» **EXERCISE DIRECTIONS**:
Below are entries; copy exactly the lines from the one with "Parameters, BIS, Groundwater" through the one with "I. INTRODUCTION", both included, and leave out the rest.
━━━ RECORDS SUPPLIED
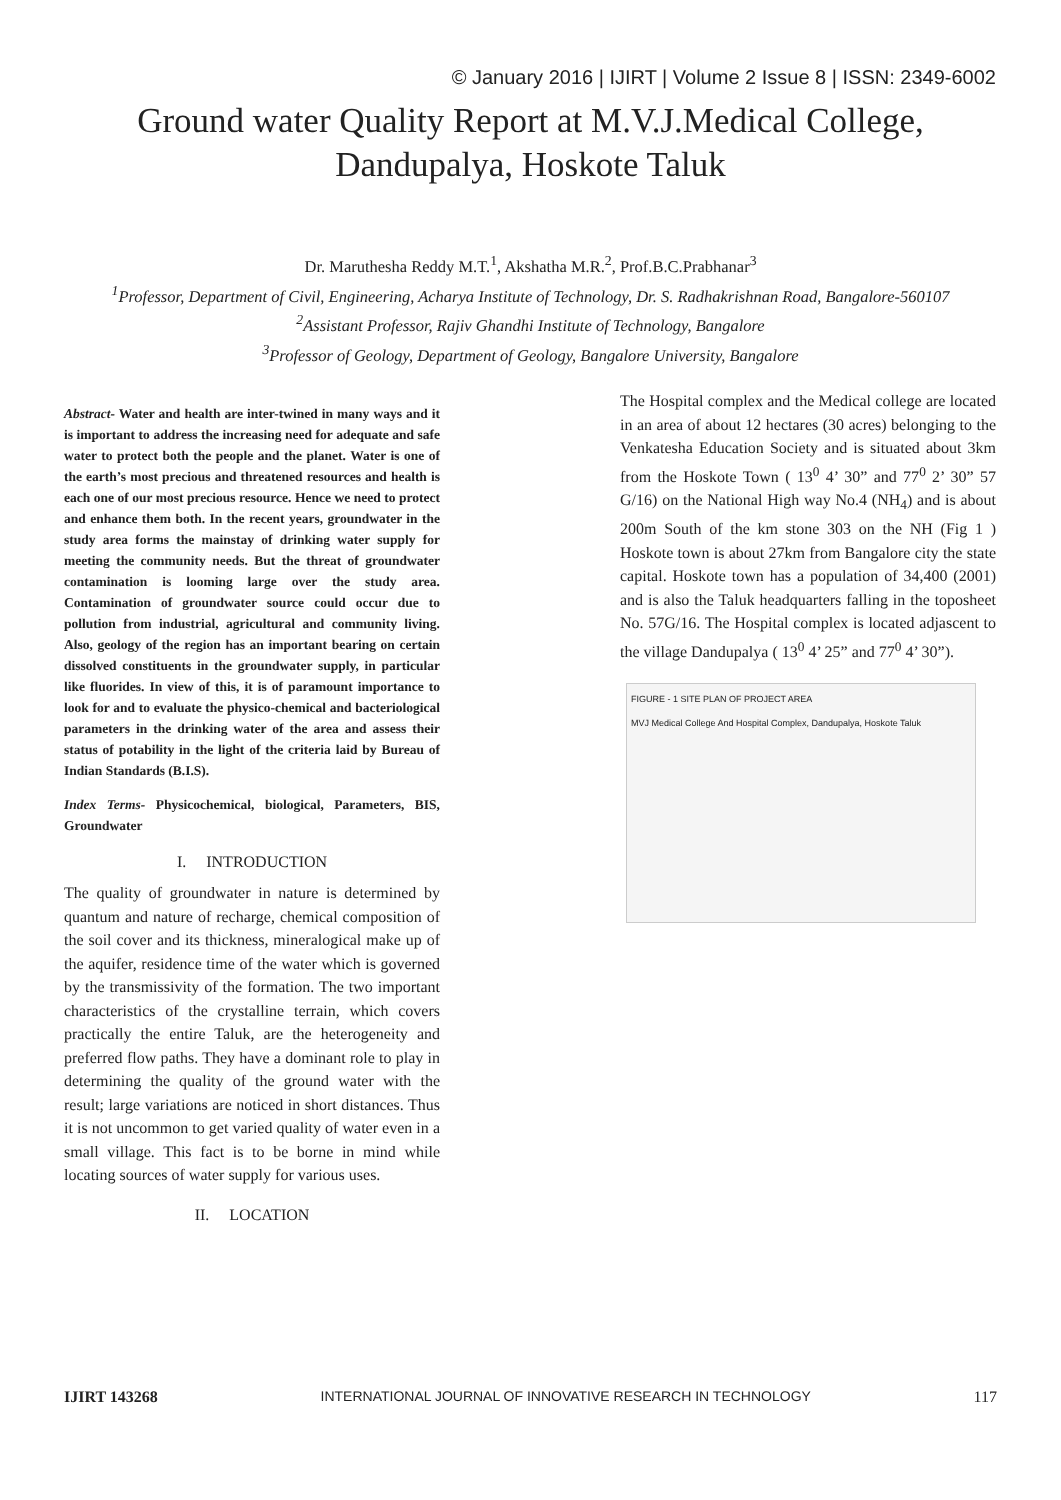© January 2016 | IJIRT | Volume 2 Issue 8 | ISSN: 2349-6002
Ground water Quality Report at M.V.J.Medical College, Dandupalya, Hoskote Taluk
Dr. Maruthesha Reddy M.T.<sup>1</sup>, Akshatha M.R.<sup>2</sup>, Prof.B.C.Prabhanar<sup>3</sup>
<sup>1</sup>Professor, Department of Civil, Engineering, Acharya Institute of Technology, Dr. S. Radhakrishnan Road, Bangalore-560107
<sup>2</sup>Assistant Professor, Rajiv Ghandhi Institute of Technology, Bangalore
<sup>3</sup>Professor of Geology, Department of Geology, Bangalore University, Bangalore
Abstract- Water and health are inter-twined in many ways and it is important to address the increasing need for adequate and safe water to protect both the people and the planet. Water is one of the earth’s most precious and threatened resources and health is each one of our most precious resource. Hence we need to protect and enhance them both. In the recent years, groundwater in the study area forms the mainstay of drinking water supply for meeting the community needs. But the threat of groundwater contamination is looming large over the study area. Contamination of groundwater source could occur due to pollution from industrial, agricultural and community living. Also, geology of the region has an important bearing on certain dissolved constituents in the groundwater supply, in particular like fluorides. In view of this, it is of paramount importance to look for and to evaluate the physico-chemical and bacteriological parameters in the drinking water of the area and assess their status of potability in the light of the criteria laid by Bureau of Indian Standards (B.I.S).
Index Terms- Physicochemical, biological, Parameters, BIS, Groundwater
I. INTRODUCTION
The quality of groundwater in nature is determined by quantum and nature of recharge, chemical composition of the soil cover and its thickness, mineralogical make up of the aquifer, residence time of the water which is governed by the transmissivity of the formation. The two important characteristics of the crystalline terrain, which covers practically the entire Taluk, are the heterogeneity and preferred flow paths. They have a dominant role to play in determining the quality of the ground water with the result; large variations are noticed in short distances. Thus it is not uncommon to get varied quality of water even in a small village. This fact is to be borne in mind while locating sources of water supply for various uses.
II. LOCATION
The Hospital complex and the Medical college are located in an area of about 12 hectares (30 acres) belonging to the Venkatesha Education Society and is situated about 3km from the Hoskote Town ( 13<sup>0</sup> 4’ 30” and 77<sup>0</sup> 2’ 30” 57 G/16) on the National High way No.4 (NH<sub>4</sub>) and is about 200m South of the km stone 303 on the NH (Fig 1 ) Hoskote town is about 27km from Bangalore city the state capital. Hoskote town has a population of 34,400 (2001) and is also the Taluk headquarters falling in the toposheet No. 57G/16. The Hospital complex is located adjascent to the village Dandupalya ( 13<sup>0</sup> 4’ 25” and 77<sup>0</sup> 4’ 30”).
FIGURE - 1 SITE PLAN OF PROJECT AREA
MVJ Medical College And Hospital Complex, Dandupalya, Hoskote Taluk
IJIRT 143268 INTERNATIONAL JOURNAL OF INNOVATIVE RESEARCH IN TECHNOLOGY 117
━━━━━━
» **RESPONSE**:
Index Terms- Physicochemical, biological, Parameters, BIS, Groundwater
I. INTRODUCTION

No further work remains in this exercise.